_Texto fornecido_.
———

Redução da Jornada: vitória do Sinpro-BA | Por José Geraldo de Santana Oliveira

Por José Geraldo de Santana Oliveira*

O Sindicato dos Professores da Bahia (Sinpro BA) acaba de obter duas significativas vitórias no Tribunal Superior do Trabalho (TST), no julgamento dos processos Ns. TST RR-101300-25.2009.5.05.0034, da Primeira Turma, e TST RR 81300-07.2009.5.05.0033, da Segunda.

Em ambos os processos, discute-se a possibilidade de redução da carga horária dos professores, com a consequente redução dos salários. Esta questão, há muito, vem afligindo a todos os professores, pois que, as escolas, de um modo geral e com frequência, teimam em fazê-la, quase sempre com o beneplácito da Justiça do Trabalho.

2. Desde que o TST baixou o Precedente Normativo N. 78, e, depois, a Orientação Jurisprudencial (OJ) 244, da SDBI-1, que consideram lícitas tais reduções, quando forem precedidas da diminuição do número de alunos matriculados, os (as) professores(as) não tiveram mais sossego e a mínima segurança jurídica, quanto à sua carga horária e à sua remuneração. A redução delas, como já se disse, tornou-se lugar comum.
2.1 Os citados PN e OJ assim dispõem:
2.1.1 PN 78:
“PROFESSOR- REDUÇÃO SALARIAL NÃO CONFIGURADA (NEGATIVO). Não configura redução salarial ilegal a diminuição de carga horária motivada por inevitável supressão de aulas eventuais ou de Turmas”.
2.1.2 OJ 244:
“PROFESSOR. REDUÇÃO DA CARGA HORÁRIA. POSSIBILIDADE (inserida em 20.06.20010. A redução da carga horária do professor, em virtude da diminuição do número de alunos, não constitui alteração contratual, uma vez que não implica redução do valor da hora aula).
2.2 Com base nesses dois instrumentos da jurisprudência do TST, a Justiça do Trabalho, notadamente de primeiro e segundo graus, como faz prova o Processo TST RR 81300-07.2009.5.05.0033, aqui, discutido, passou a entender que, na relação professor escola, somente o valor do salário aula é estável, isto é, não é passível de redução, sendo a fixação da carga horária semanal afeta apenas ao poder diretivo, ou seja, cabe ao dono da escola fixá-la, unilateralmente, sem qualquer formalidade e/ou consequência. Um absurdo jurídico legalizado.
2.3 Esse entendimento vesgo, da Justiça do Trabalho, faz tabula rasa de todos os cânones do Direito do Trabalho, começando pelos fundamentos e princípios, passando pelas normas e pela jurisprudência, que nada mais é do que a prudência do direito. Mas que, nos casos sob discussão, transformou-se em imprudência.

———

_Tarefas propostas_.
1 – Reescreva de forma mais breve o parágrafo do texto sobre a redução da jornada que começa com "Desde que o TST baixou", mantendo seus fatos principais.
2 – De acordo com o texto sobre a redução da jornada, por que a OJ 244 afirma que a redução da carga horária do professor não constitui alteração contratual? Responda em uma a três frases.
3 – Por favor, dê continuidade ao texto sobre a redução da jornada a partir do ponto em que ele termina.
O material é independente e não faz parte do texto sobre a redução da jornada.

_Material fornecido_.
———

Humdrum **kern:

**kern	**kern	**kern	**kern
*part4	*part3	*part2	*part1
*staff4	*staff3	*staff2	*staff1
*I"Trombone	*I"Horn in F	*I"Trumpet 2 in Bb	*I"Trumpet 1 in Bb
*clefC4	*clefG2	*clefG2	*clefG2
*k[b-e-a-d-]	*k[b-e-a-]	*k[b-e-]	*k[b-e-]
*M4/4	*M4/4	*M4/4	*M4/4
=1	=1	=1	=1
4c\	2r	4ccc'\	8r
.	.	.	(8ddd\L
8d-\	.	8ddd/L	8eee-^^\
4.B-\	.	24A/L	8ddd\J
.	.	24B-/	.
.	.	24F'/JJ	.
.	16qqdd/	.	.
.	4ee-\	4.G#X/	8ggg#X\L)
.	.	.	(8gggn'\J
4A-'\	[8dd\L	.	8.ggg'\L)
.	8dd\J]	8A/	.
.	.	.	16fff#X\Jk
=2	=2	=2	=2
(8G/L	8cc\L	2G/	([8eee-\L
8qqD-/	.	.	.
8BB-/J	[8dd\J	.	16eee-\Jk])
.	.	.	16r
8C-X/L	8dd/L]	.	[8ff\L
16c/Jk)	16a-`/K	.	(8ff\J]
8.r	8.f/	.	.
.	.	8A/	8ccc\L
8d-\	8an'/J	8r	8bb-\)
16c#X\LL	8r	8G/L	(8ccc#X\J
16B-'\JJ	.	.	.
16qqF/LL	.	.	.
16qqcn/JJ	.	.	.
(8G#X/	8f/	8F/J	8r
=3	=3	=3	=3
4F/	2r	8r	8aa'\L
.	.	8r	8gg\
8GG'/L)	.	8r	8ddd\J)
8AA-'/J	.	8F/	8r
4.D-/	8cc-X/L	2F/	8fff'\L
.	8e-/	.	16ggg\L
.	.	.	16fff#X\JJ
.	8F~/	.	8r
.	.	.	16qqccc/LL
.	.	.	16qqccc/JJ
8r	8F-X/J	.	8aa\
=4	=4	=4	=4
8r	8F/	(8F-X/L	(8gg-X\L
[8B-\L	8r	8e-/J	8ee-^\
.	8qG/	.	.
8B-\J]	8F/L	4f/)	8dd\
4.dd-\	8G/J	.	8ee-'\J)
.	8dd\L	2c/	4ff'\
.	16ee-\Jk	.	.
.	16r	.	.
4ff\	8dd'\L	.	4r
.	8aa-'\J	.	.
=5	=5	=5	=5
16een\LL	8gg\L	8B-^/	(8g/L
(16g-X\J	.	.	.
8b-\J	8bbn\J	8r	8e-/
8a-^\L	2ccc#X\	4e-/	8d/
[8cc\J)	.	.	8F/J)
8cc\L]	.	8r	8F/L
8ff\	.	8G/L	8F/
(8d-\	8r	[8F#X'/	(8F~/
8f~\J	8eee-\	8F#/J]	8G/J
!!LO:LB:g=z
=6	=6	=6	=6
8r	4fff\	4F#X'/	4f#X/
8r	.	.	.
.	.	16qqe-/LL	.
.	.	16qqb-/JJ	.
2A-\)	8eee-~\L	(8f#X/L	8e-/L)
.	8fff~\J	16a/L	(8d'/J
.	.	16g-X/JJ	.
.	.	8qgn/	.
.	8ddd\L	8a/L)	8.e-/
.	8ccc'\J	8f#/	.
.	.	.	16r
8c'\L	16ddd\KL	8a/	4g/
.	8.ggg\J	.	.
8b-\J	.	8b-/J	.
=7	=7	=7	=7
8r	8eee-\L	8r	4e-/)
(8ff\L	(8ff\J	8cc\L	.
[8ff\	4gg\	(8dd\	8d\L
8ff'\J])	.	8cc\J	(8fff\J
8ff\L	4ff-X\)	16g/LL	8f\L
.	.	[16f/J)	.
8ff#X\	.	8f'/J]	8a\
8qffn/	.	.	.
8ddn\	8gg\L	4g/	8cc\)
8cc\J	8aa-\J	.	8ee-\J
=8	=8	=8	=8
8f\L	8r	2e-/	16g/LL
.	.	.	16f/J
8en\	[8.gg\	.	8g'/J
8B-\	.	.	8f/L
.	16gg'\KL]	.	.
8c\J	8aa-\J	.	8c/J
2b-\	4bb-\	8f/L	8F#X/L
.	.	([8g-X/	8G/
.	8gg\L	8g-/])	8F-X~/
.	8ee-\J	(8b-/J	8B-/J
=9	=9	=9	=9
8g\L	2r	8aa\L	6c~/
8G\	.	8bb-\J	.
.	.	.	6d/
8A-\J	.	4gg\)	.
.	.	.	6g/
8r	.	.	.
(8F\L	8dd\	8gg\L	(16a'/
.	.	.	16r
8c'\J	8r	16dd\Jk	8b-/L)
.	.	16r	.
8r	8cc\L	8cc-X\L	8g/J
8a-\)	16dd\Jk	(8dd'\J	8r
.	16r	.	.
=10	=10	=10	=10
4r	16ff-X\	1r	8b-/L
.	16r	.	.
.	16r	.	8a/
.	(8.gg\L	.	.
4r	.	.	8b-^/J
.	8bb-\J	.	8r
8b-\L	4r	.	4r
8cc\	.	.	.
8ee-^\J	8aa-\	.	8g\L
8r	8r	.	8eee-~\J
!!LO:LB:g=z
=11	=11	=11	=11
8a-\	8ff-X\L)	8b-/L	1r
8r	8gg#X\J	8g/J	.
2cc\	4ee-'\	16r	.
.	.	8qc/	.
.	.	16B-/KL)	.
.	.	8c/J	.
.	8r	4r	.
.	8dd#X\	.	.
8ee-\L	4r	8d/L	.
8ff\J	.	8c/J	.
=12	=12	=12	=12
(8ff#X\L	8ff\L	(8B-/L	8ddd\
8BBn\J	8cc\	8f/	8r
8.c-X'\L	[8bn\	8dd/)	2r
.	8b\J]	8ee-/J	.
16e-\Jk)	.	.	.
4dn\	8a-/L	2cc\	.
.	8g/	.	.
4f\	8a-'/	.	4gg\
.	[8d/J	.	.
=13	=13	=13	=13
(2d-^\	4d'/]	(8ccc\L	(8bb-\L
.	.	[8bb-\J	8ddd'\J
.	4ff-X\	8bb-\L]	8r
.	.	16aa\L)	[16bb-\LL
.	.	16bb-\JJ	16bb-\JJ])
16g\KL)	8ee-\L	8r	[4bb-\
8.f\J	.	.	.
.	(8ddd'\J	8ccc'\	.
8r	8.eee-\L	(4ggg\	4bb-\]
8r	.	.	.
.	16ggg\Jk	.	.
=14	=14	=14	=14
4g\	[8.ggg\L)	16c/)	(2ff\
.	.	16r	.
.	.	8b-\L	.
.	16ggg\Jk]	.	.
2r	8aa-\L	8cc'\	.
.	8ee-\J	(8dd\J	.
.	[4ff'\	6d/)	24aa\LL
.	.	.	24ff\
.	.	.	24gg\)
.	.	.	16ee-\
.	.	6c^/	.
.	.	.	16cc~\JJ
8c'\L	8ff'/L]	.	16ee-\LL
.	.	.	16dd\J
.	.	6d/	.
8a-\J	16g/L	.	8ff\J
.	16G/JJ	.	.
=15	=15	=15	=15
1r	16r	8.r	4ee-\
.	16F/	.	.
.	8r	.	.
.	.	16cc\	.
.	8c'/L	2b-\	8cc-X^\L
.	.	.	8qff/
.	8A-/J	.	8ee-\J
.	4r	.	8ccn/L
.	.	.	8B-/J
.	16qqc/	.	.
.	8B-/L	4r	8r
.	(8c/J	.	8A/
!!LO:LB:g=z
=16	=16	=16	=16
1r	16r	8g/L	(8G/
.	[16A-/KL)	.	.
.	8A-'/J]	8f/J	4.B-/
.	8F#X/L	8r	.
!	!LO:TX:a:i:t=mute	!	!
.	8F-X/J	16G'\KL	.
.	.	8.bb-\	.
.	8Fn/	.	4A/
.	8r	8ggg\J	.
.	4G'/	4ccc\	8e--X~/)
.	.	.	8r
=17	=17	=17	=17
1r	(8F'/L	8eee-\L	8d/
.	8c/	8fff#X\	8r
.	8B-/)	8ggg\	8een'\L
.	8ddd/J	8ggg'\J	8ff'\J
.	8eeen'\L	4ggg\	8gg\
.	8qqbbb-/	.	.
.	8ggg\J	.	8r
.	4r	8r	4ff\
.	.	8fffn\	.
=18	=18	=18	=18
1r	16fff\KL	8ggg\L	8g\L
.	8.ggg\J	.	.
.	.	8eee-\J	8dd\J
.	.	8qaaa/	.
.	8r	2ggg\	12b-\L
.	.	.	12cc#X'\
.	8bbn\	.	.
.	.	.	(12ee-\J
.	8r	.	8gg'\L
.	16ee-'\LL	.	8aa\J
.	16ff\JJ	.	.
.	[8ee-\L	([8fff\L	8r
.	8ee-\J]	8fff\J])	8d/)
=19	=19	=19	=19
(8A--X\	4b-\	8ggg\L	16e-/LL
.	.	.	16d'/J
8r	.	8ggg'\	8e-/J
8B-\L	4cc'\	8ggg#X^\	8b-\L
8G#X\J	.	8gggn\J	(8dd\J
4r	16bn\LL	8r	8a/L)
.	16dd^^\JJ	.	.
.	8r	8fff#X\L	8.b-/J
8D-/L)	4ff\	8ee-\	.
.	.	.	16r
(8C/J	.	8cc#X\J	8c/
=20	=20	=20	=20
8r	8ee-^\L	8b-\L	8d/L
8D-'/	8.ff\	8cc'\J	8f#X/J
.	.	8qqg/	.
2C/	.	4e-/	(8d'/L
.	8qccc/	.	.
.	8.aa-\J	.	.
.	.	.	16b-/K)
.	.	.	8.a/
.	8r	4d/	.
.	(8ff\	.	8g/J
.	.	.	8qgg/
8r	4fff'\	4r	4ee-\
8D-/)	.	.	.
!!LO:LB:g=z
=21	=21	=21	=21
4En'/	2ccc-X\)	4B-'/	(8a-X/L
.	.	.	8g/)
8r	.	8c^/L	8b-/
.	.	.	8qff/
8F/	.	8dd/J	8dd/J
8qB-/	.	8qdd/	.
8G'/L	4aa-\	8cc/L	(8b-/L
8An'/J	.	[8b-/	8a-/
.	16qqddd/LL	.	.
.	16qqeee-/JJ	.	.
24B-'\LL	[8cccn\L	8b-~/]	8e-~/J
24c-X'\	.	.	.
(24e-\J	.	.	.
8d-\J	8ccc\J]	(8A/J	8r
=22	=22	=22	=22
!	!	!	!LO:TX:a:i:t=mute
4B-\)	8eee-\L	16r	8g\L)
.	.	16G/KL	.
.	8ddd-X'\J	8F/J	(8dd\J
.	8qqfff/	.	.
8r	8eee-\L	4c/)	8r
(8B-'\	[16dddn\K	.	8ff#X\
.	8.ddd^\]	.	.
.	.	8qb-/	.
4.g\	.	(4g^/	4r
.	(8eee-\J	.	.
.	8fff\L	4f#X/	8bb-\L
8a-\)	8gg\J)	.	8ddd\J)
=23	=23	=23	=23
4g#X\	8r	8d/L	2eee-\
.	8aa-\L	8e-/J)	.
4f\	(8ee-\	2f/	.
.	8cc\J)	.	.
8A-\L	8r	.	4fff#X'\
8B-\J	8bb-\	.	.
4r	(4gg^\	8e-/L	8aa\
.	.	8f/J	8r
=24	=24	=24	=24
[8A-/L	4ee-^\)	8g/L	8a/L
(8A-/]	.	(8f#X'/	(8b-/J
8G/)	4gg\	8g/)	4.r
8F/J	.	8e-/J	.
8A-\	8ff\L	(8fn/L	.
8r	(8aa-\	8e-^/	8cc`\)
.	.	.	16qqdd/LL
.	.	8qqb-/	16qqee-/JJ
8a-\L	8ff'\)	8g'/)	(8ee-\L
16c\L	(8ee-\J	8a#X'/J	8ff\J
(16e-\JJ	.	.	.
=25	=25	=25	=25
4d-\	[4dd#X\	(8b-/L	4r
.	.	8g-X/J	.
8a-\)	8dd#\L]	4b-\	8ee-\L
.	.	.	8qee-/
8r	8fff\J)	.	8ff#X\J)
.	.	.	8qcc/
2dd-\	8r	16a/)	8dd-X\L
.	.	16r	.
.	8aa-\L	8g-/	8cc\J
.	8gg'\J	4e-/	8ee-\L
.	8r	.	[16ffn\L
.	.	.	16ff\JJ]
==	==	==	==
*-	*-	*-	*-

———

_Lista de respostas_.
1 – Depois que o TST editou o Precedente Normativo 78 e a Orientação Jurisprudencial 244 da SDBI-1, os professores perderam o sossego e a segurança jurídica quanto à carga horária e à remuneração. Esses instrumentos consideram lícita a redução quando precedida da diminuição do número de alunos matriculados, e essa redução tornou-se lugar comum.

2 – Porque, segundo a OJ 244, essa redução, motivada pela diminuição do número de alunos, não implica redução do valor da hora-aula.

3 –
2.3.1 O mencionado entendimento despreza os fundamentos constitucionais dos valores e do primado do trabalho, respectivamente, insculpidos no Art. 1º, inciso IV, 170, o primeiro, e 193, o segundo, da Constituição da República (CR).
2.3.1.1 Assim sendo, porque a Justiça passou valorizar somente a livre iniciativa, em detrimento dos valores sociais e do primado do trabalho. Ou, o mesmo que dizer, ao capital, tudo é permitido. Ao trabalho, nada é assegurado.
2.3.2 Vale a pena trazer, aqui, a máxima da filosofia Humanitas, do personagem da obra de Machado de Assis, Quincas Borba, que reserva, ao vencido, compaixão ou ódio; e, ao vencedor, as batatas. Não é preciso dizer quem, para a Justiça do Trabalho, recebe as batatas e quem recebe compaixão ou ódio. Os seus julgamentos falam por si mesmos.
2.4 Do mesmo modo, nega eficácia ao princípio constitucional, insculpido, com letras indeléveis, no Art. 7º, inciso VI, da CR, que condiciona a redução salarial à sua previsão em convenção ou acordo coletivo de trabalho.
2.5 O entendimento da Justiça do Trabalho malfere, também, os princípios da norma mais favorável e da condição mais benéfica, haja vista fazer a inversão da ordem de sua aplicação: reservando-os ao patrão e não ao empregado.
2.6 Viola, igualmente, a função social do contrato, determinado pelo Art. 421, do Código Civil (CC), ao se preocupar apenas com o lucro do patrão, pouco importando se o contrato, nos moldes admitidos, trará algum benefício para o trabalhador e para a comunidade, ou se os seus frutos serão todos colhidos pelo dono do capital.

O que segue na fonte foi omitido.